Ourselves, well, one calculation is that short sellers have just lost $20 billion. If short selling should be reduced then we’d consider that a pretty good incentive for short selling to reduce.

However, we are these days told that we must “follow the science”. On this particular point the science being Robert Shiller and his Nobel. His point is that the efficient markets hypothesis works only within certain caveats, one of which is that markets must be complete. If people can buy something then we get the views of those who think it will rise. If people can not buy something then we get the view of those who, perhaps, have no view. Only if people can go short can we gain the views of those who think the thing should or will fall in price.

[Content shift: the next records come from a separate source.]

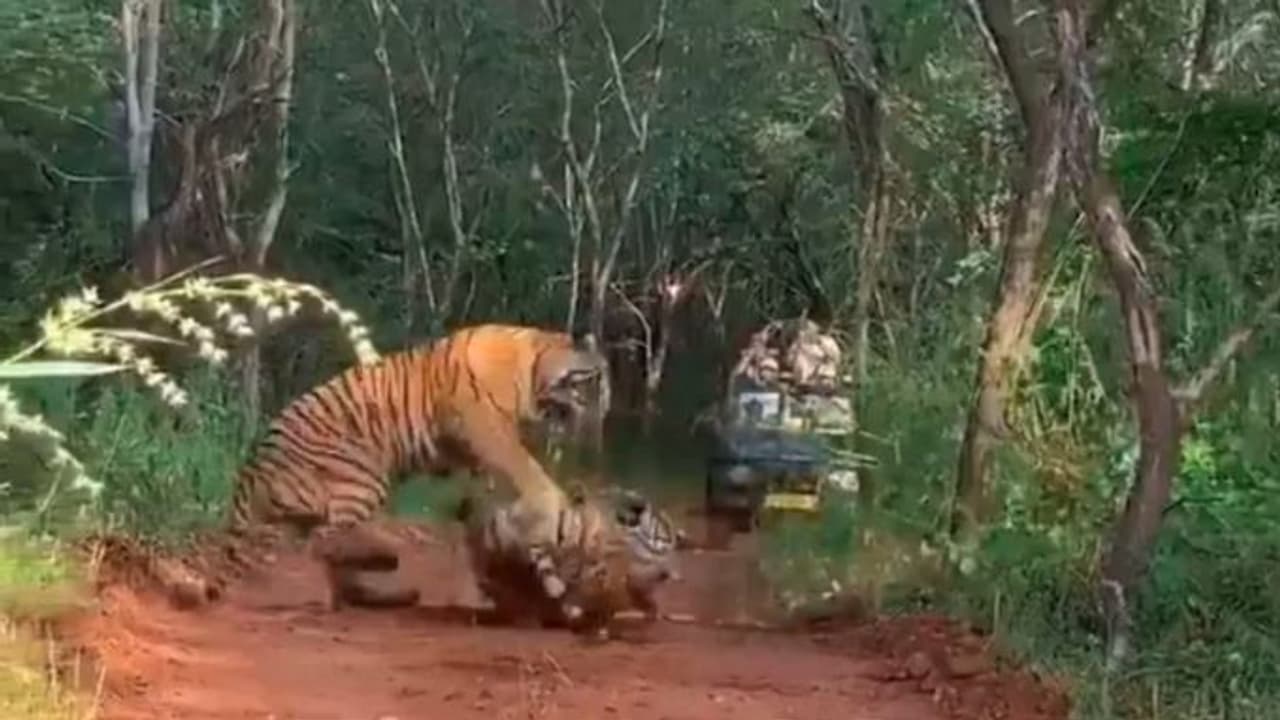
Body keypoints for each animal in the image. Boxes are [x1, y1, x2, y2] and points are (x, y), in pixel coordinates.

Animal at [217, 323, 611, 612]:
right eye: (595, 380)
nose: (604, 413)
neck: (534, 369)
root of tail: (254, 466)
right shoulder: (487, 429)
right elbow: (527, 468)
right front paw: (549, 507)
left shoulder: (471, 454)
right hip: (364, 478)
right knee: (325, 542)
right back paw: (384, 560)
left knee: (330, 551)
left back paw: (381, 591)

Thus a market which does that market job of price discovery does so better in the presence of the ability to short sell. This is why his solution to the US housing frenzy of 2003 to 2006 being the creation of futures markets where more speculation can take place. That speculation on lower prices is possible tempers and reduces such frenzies.

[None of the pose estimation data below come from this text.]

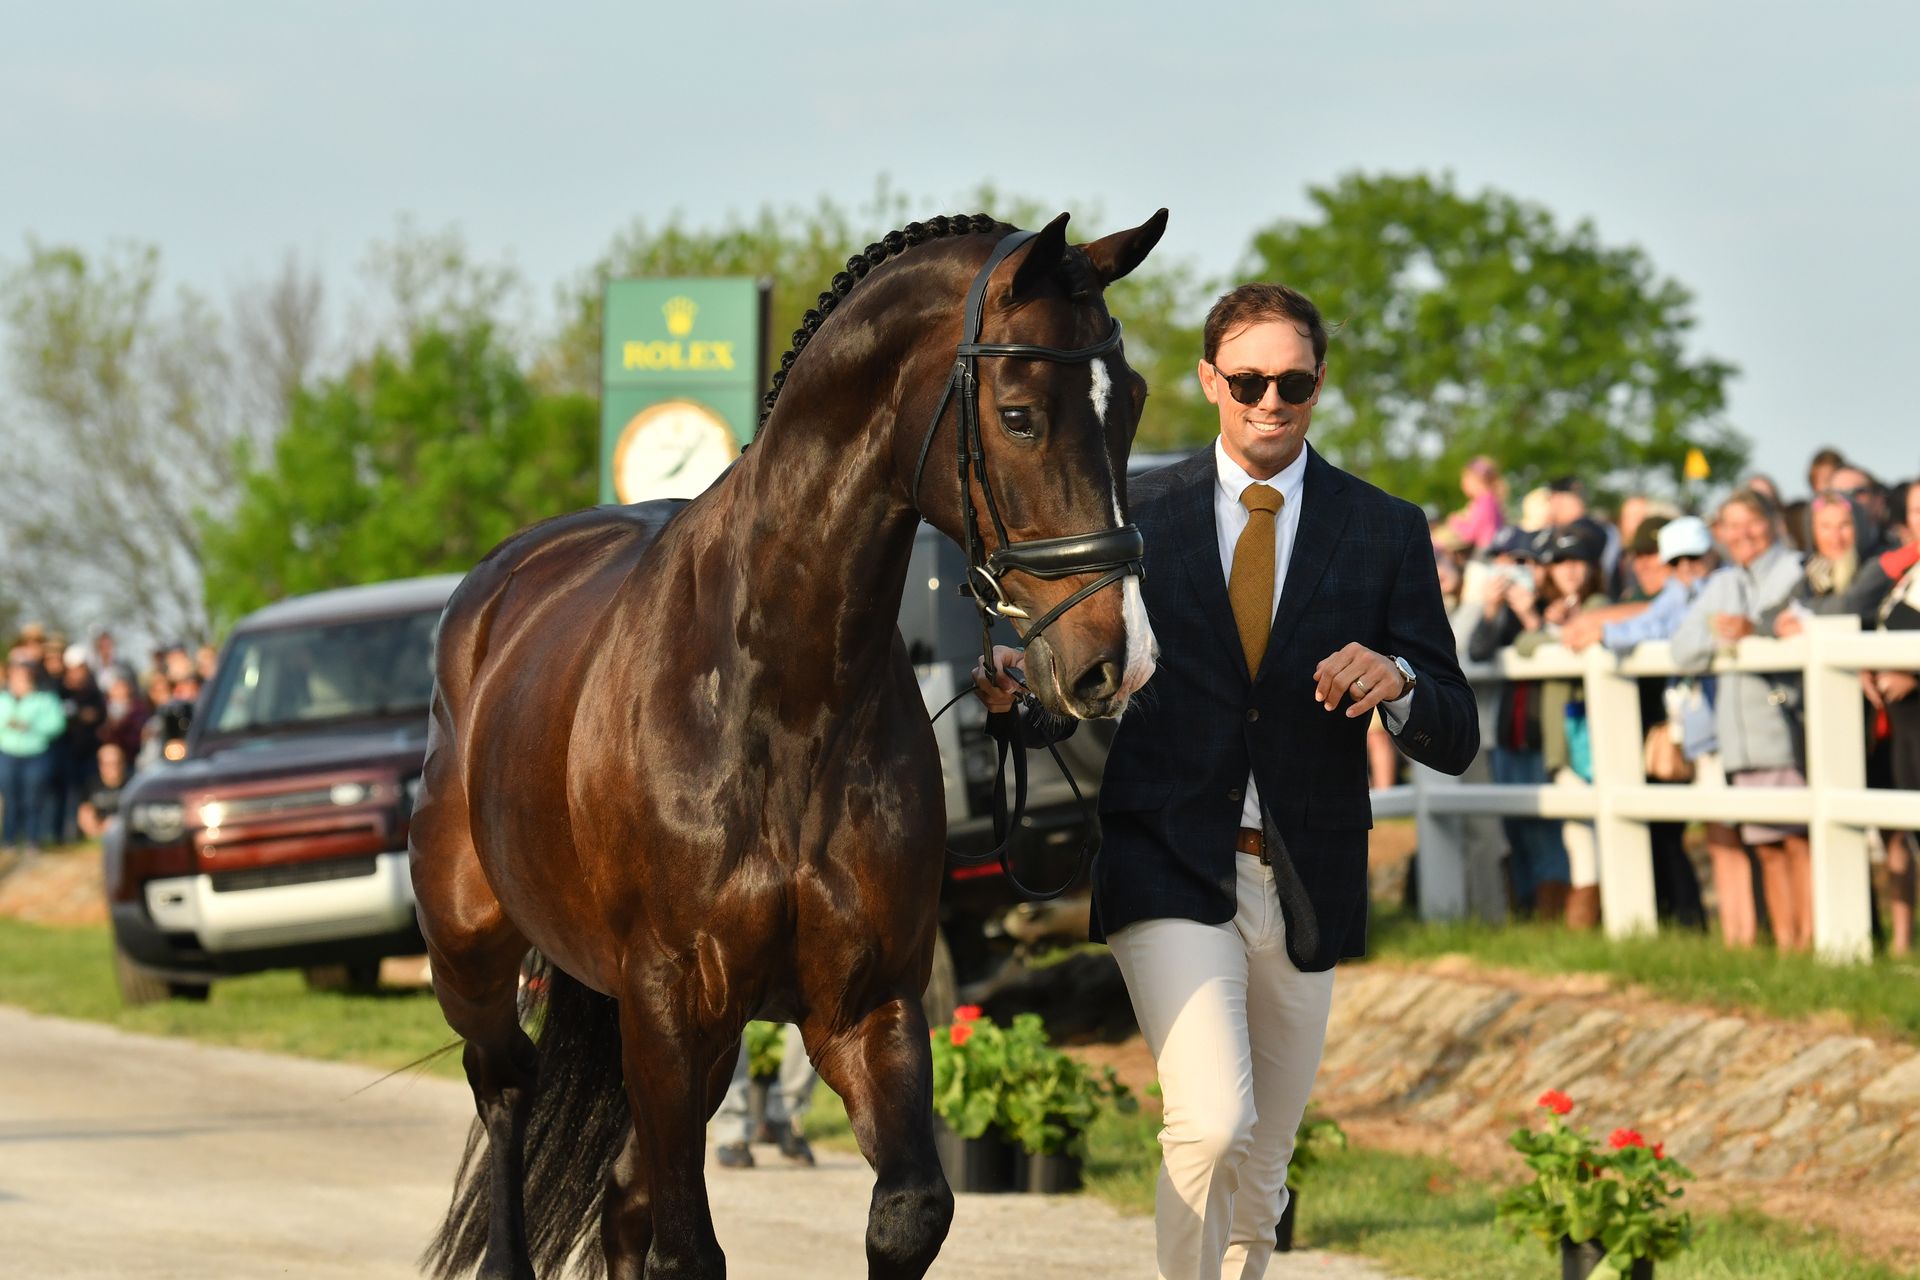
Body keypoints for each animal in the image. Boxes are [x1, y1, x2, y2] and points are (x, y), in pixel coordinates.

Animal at [416, 210, 1167, 1280]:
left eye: (1130, 403)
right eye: (1021, 415)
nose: (1117, 660)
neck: (783, 699)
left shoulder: (866, 1004)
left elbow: (908, 1212)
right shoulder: (668, 1007)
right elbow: (690, 1250)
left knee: (620, 1195)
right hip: (479, 965)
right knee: (511, 1098)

The implication there - baldly stated by Shiller at times - is that having to short housing finance (those CDS and CDO things) rather than housing more directly delayed the pricking of that bubble.

A proper and decent financial market is one that deliberately creates the structures in which is it is possible to speculate upon falling prices, to sell short. At which point we’d probably not ban the very thing which creates that proper and decent financial market.

We can take a step further back too, to Galton’s Ox, that foundation of the idea of the wisdom of the crowds. The random mass is asked the weight of the dressed carcass and no individual gets it right. The average of the random mass does with startling accuracy. But, and here’s the essential caveat, it only does so when all views, however objectively silly they are, are included.

This is rather redoubled in a financial market where things are worth exactly and precisely what people think they are worth. Banning short selling excludes views from that price setting therefore the price that is set will be wrong in the absence of short selling. Not because there is some objective price that is correct, but because we’re excluding some of the views as to what that price should be.